Kernan initiated and annually chairs the "Pathway to Awareness" program. During her six years of leadership, the NAMI membership has grown from 60 to more than 125. She was responsible for adding another home for adults with brain illness. Kernan is also active with Family Promise and the Business and Professional Women's Organization of the Sandhills.
n Peggy Lucey, who greets and screens Coalition for Human Care clients and tends a plot in the Coalition garden, produce from which goes to clients. Lucey also volunteers for Moore Buddies and Family Promise.
n Barbara McAllister, who has served as Guardian ad Litem for as many as four families at one time even guardians are asked to take only one family at a time. She travels from Robbins to Aberdeen and beyond to visit children and works with any child, regardless of age, sex, race or culture. McAllister has agreed to mentor new volunteers for the program.
n Tonya Pate, who has worked with the Tele-Care program at FirstHealth since 2005. This is a telephone reassurance program in which participants, mostly people living alone, are called daily to check on their well-being. In her four years of service, Pate has made more than 9,500 calls. She also volunteers at Habitat for Humanity and Southern Pines Primary School while working three different jobs.
n Retire Col. Francis R. Quis, U.S. Army Reserves, a veteran of World War II and the Korean War, who in 2007, at age 90, founded Project Able, a nonprofit organization to aid U.S. troops injured in service to their country. Through his efforts, the emergency financial needs of active duty sailors, marines, soldiers, Air Force and Coast Guard personnel are met.

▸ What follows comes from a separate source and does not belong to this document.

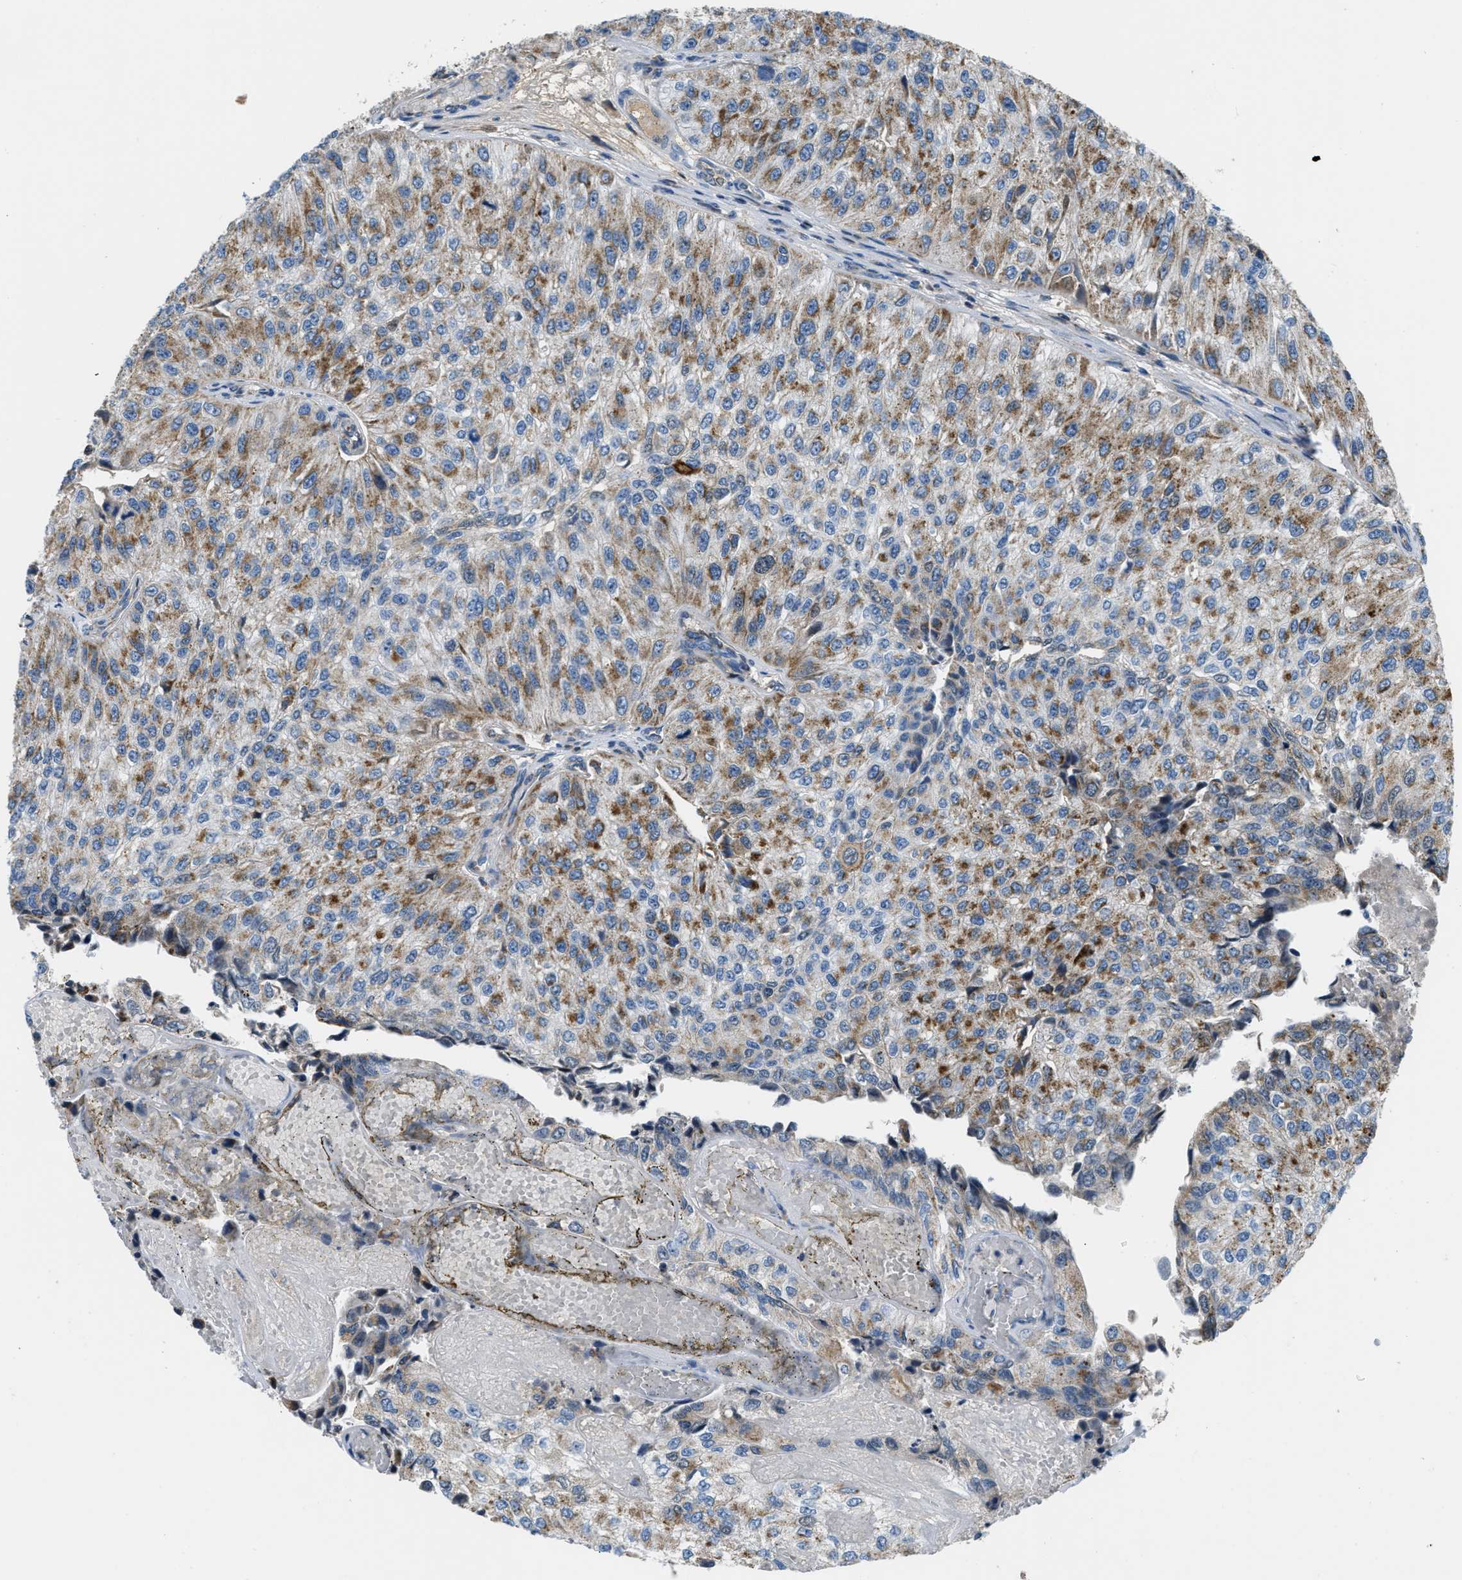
{"staining": {"intensity": "moderate", "quantity": ">75%", "location": "cytoplasmic/membranous"}, "tissue": "urothelial cancer", "cell_type": "Tumor cells", "image_type": "cancer", "snomed": [{"axis": "morphology", "description": "Urothelial carcinoma, High grade"}, {"axis": "topography", "description": "Kidney"}, {"axis": "topography", "description": "Urinary bladder"}], "caption": "A brown stain labels moderate cytoplasmic/membranous positivity of a protein in human urothelial cancer tumor cells.", "gene": "ACADVL", "patient": {"sex": "male", "age": 77}}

His fundraising efforts include speaking engagements, writing letters to injured troops and their families, assessing situations and supporting troops. He solicits contributions, all of which are directed to the special needs of the military wounded. Special needs are met through wheelchair ramps, special equipment and travel expenses to veterans' hospitals. Quis also volunteers as a Literacy Council tutor, Kiwanis Club fundraiser, and teacher of a course on military intelligence at Sandhills Community College.

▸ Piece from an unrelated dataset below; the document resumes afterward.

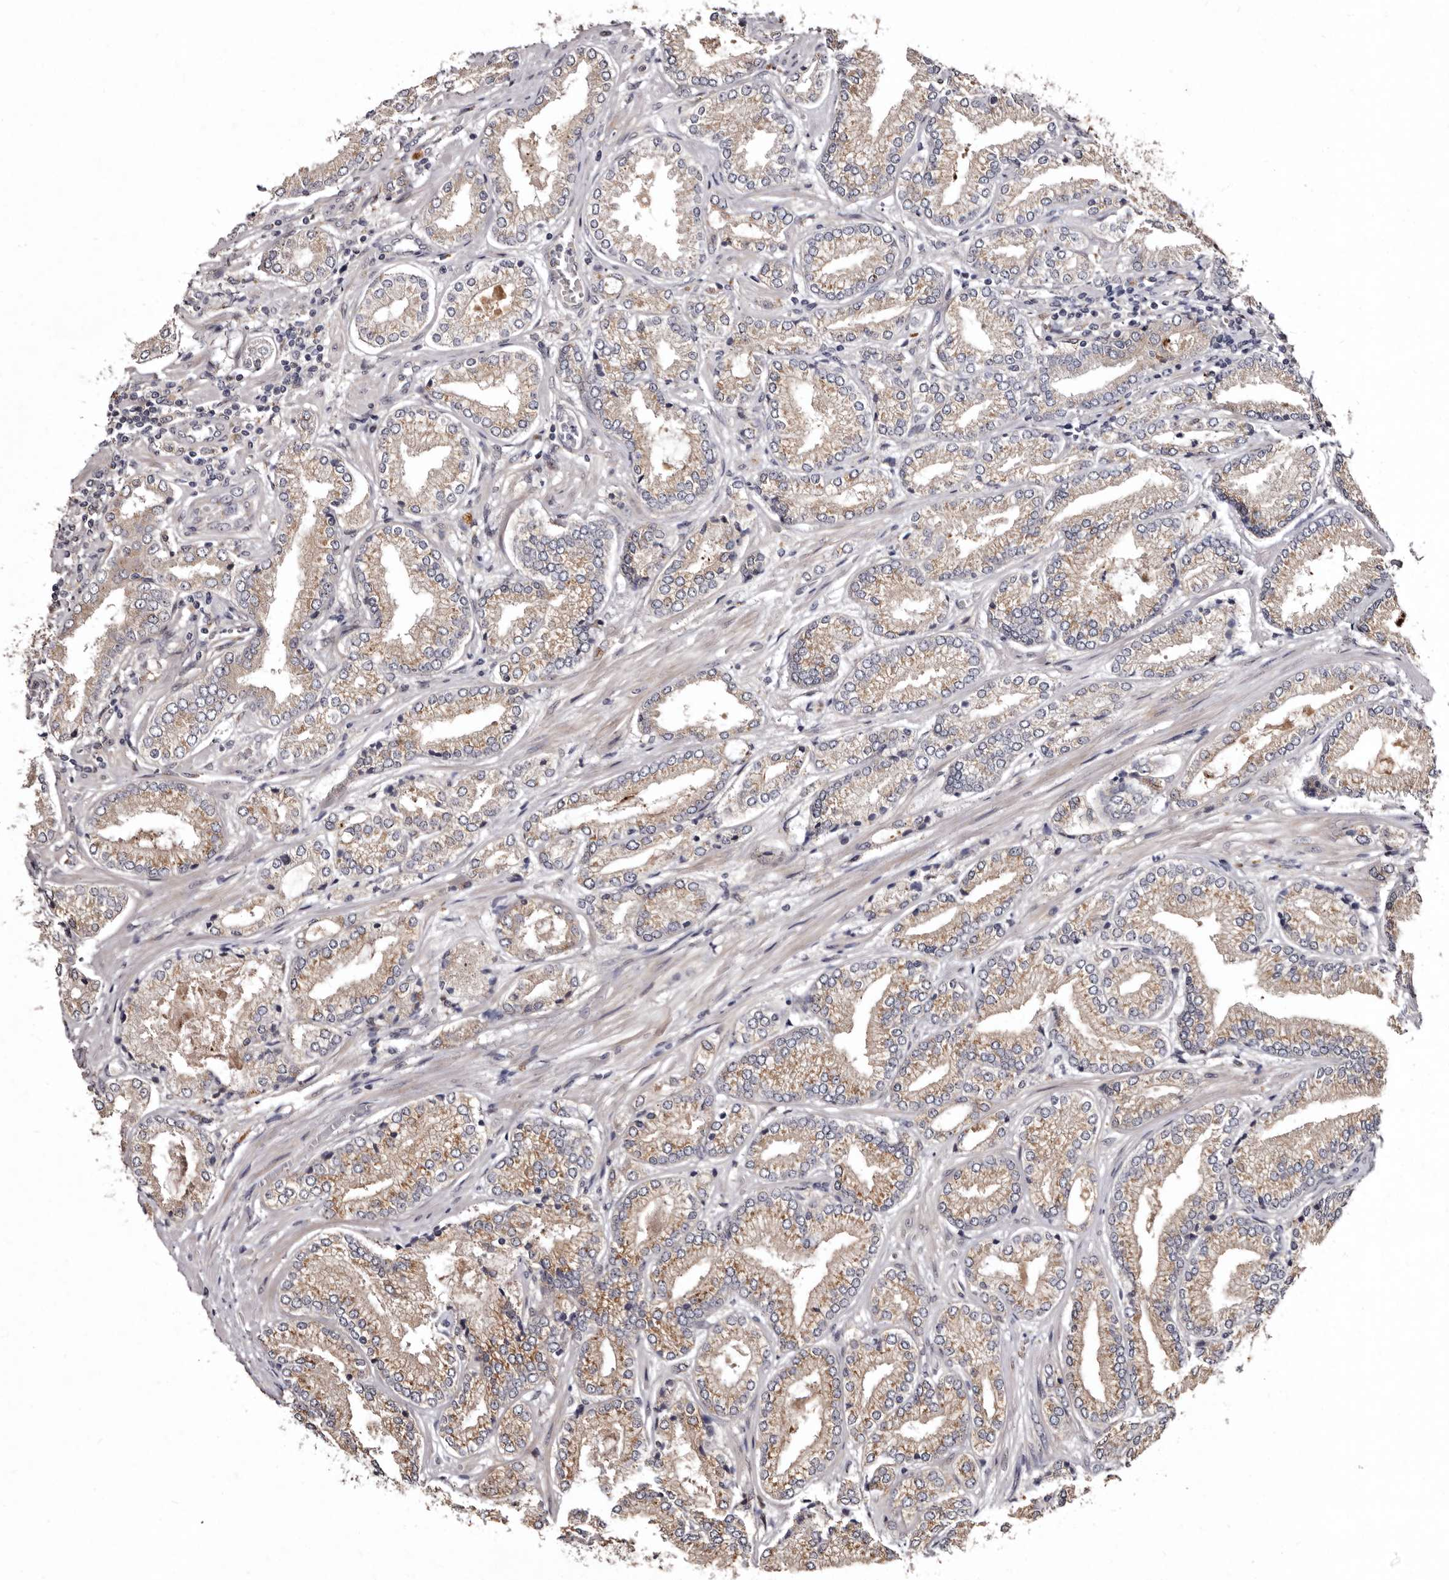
{"staining": {"intensity": "moderate", "quantity": "25%-75%", "location": "cytoplasmic/membranous"}, "tissue": "prostate cancer", "cell_type": "Tumor cells", "image_type": "cancer", "snomed": [{"axis": "morphology", "description": "Adenocarcinoma, Low grade"}, {"axis": "topography", "description": "Prostate"}], "caption": "IHC of prostate cancer (low-grade adenocarcinoma) displays medium levels of moderate cytoplasmic/membranous positivity in about 25%-75% of tumor cells.", "gene": "FAM91A1", "patient": {"sex": "male", "age": 62}}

n Clive Rose, who has volunteered at the Habitat Moore Store since 2002. He cleans, tests, and repairs small appliances, plumbing, furniture and hardware donations to make them saleable. Through his work, items that would otherwise have been destined for the dump have generated thousands of dollars for Habitat projects.

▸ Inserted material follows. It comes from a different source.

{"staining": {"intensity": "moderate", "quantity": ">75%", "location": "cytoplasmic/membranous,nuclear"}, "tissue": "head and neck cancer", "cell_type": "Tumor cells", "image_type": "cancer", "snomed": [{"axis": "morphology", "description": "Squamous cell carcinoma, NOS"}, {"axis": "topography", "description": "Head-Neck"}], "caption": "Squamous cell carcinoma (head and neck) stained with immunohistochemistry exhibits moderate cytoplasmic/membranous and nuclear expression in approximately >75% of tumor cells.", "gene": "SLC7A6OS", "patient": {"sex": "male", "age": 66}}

When the store needs a cashier, Rose volunteers. When both the manager and assistant manager are unavailable, he steps in and helps out.
n Joan Sharkey, who in 2005 joined the St. Joseph of the Pines volunteer corps as a spiritual companion for pastoral care. From there she offered her services to accounts receivable, medical records, and the dietary department.
Regardless of the hour, she will stay with a dying resident whose family is not available. She prepares refreshments, oversees the food table during blood drives, assists with therapy dogs, drives residents to appointments, makes deliveries for the Coalition for Human Care, hosts dinner parties for staff, delivers snacks to residents, visits residents and assists with charity events.
Sharkey also volunteers for the Coalition and Hospice and is an ombudsman at local health care facilities.
n Ann Wood, who has volunteered for Habitat for Humanity for the past 12 years. She began with office services, then began helping in the one-person mortgage department to assist in controlling the volume of mortgages held by Habitat. Her knowledge of insurance enabled her to advise homeowners about insurance needs.
Wood became an expert on tax idiosyncrasies and assists the tax office with the appropriate assessment for more than 160 homeowners. In 2006 she assumed responsibility for the mortgage department.